The role of finite value of strange quark mass $(m_{s}\neq0)$ and baryon number density $(n)$ on the stability and maximum mass of strange stars

TL;DR

This paper investigates how finite strange quark mass and baryon density influence the structure, stability, and maximum mass of strange stars using a relativistic model with a density-dependent equation of state.

Contribution

It introduces a density-dependent MIT bag model with finite strange quark mass to better model phase transitions in strange stars.

Findings

Maximum mass for massless strange quarks is 2.01 solar masses.

Increasing strange quark mass slightly decreases maximum mass and radius.

Higher baryon density and quark mass influence phase transition conditions.

Abstract

This study describes the impact of non-zero value of strange quark mass $(m_{s})$ and number density of baryons $(n)$ on the structure, stability and maximum mass of strange stars. We derive an exact relativistic solution of the Einstein field equation using the Tolman-IV metric potential and modified MIT bag model EoS, $p_{r}=\frac{1}{3}(\rho-4B')$, where $B'$ is a function of bag constant $B$, $m_{s}$ and baryon number density $(n)$. Following CERN's findings, transition of phase from hadronic matter to Quark-Gluon Plasma (QGP) may occur at high densities in presence of favourable conditions. The standard MIT bag model, with a constant $B$, fails to explain such transition properly. Introducing a finite $m_{s}$ and Wood-Saxon parametrisation for $B$, dependent on baryon number density $(n)$, provides a more realistic EoS to address such phase transition. Both $m_{s}$ and $n$ constrain the EoS, making it softer as $m_{s}$ increases. Solutions to the TOV equations reveal that for massless strange quarks, maximum mass is 2.01 $M_{\odot}$ and corresponding radius is 10.96 Km when $n=0.66~fm^{-3}$. These values decrease to 1.99 $M_{\odot}$ and 1.96 $M_{\odot}$, with corresponding radii of 10.88 Km and 10.69 Km for $m_{s}=50$ and $100~MeV$ respectively having same $n$ value.

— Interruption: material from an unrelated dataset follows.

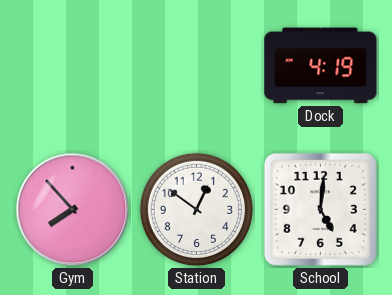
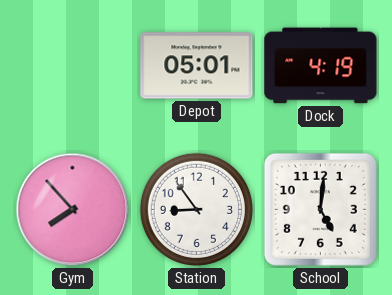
Depot: none -> 05:01
Station: 12:51 -> 8:54
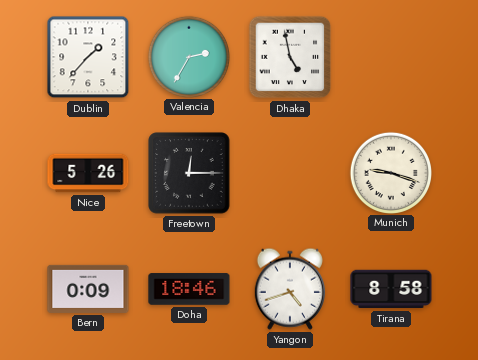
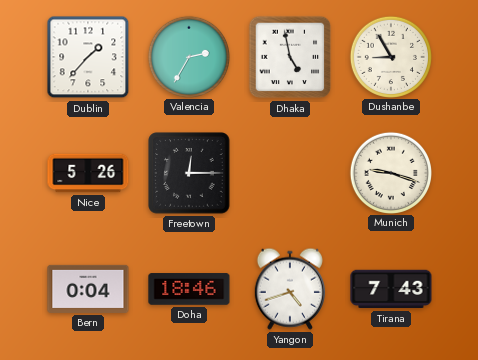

It is interesting to note that a corelation exists between $n$ and $m_{s}$. The hadronic to quark matter transition occurs at higher values of $n$, when $m_{s}$ increases such as $n\geq0.484,~0.489$ and $0.51~fm^{-3}$ for $m_{s}=50$ and $100~MeV$ respectively. Beyond these values, the energy per baryon $(\mathcal{E_{B}})$ drops below $930.4~MeV$, indicating a complete transition to quark matter. For physical analysis, we have considered $n~(=0.578~fm^{-3})$ which lies in the stable region with $B(n)=70~MeV/fm^{3}$. The model provides a viable description of strange stars, satisfying all necessary physical requirements.